In rejecting the appeal, the SFC recalled that its power to review decisions under appeal depended on the arguments invoked against the appealed decision. It then went on to clarify that this differentiated approach was the same whether the appealed decision was rendered in an investment treaty arbitration against a host state or any other type of international arbitration.
It further recalled that, in reviewing jurisdictional decisions pursuant to article 190 (2) (b) PILA, it examined questions of law freely, including any preliminary questions that were determining for jurisdiction. By contrast, when called to examine a violation of the substantial ordre public under article 190 (2) (e) PILA, its review was strictly limited and, consequently, it could not review an erroneous interpretation of a clause in the BIT, even to the point of such interpretation being arbitrary, if it did not fulfill the conditions of article 190 (2) (e) PILA as established in its long-standing jurisprudence.

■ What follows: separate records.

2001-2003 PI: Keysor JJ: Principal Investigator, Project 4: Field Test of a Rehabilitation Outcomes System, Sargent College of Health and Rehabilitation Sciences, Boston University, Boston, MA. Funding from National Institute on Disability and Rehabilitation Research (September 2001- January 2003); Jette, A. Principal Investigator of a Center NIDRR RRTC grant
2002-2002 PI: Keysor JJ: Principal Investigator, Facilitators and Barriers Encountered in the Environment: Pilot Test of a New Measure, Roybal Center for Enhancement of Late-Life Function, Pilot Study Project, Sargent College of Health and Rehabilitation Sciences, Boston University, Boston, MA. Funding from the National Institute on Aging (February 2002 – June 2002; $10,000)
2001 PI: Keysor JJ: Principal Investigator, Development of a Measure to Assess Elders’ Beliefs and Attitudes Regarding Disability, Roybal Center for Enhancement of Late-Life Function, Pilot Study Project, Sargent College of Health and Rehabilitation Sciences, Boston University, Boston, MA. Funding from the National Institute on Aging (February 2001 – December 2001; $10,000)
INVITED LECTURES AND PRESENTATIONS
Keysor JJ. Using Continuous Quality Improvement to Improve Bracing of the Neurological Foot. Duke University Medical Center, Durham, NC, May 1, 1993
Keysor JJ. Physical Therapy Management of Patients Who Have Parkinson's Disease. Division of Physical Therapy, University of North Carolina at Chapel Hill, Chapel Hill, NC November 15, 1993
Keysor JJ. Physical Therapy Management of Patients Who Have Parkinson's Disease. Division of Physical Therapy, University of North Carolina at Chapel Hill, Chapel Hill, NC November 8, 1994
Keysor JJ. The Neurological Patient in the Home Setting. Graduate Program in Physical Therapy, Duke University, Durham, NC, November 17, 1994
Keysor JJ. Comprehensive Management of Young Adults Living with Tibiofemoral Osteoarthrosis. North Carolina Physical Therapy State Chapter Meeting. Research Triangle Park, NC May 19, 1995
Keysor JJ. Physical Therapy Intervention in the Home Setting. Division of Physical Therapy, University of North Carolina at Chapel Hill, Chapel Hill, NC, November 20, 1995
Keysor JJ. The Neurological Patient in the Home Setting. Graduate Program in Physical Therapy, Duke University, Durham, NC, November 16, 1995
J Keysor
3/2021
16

The FSC ultimately refused to examine whether the arbitral tribunal was right to find that the substantial increase in taxation of the slot machines violated the FET clause under the BIT. It justified its refusal by pointing out that the appellant failed to substantiate how the Arbitral Tribunal’s findings violated the substantial ordre public as defined in the context of a Supreme Court review of an international arbitral award according to PILA 190 (2) (e). Instead of referring to the relevant notion of ordre public, the appellant had referred to a different, vastly more expansive notion, namely a textbook definition of ordre public as the “sum of all legal rules issued in the interest of the community”. As a result, the Supreme Court could not examine how the appellant’s criticism of the appealed decision constituted a violation of the substantial ordre public. Consequently, the appeal was rejected.